A link to
save you the effort of archive-diving.Long-time readers of this comic know that I love crappy movies. A good Saturday night is sitting in front of the television and drawing during the weekly SyFy movie marathon.* When I color the comic, I pull up a bad horror film on Netflix on my tiny second monitor and watch it out of the corner of my left eye. I do this mainly to keep my lizard brain company with the noise and flashing lights, but every so often, my left eye realizes that what's on the screen is
good and I sort of get pissed off because now I'm actually watching a movie instead of working.
This happened with
Grave Encounters the other day, except I went through the first 30 minutes of the film on autopilot until my left eye screamed at me to pay attention to the stuff on the screen because it was scared and wanted some company. The rest of me got dragged into a premise I had seen a dozen times before: Hey, we are ghost hunters who are fairly awful people; hey, we are ghost hunters in a haunted house; hey, the house is actually haunted; hey, we are all dead, cough, blood, run credits.
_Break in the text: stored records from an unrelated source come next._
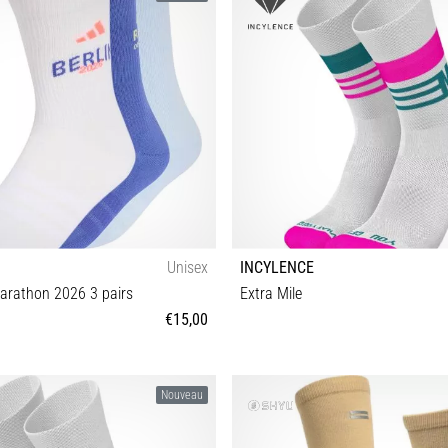
Unisex
INCYLENCE
arathon 2026 3 pairs
Extra Mile
€15,00
S M L XL
35-38 39-42 43-46
Nouveau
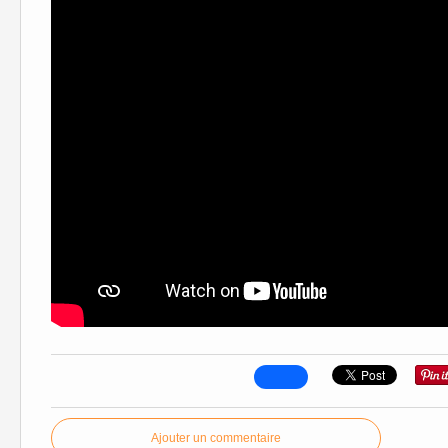
Ajouter un commentaire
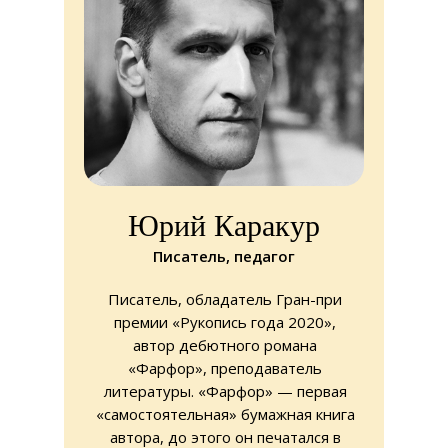
Юрий Каракур
Писатель, педагог
Писатель, обладатель Гран-при
премии «Рукопись года 2020»,
автор дебютного романа
«Фарфор», преподаватель
литературы. «Фарфор» — первая
«самостоятельная» бумажная книга
автора, до этого он печатался в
Except this is an honestly scary movie where this tired premise works.
It's a slow build, folks, and you will hate it unless you're a fan of horror, so I'm not recommending it for anyone else. But if you are, it's on Netflix instant download. Grab a beer and a buddy, and ignore the scene with the dangling arms because, well, that was just inexplicably dumb.
*Hush. I'm old and married, and you get a comic out of it.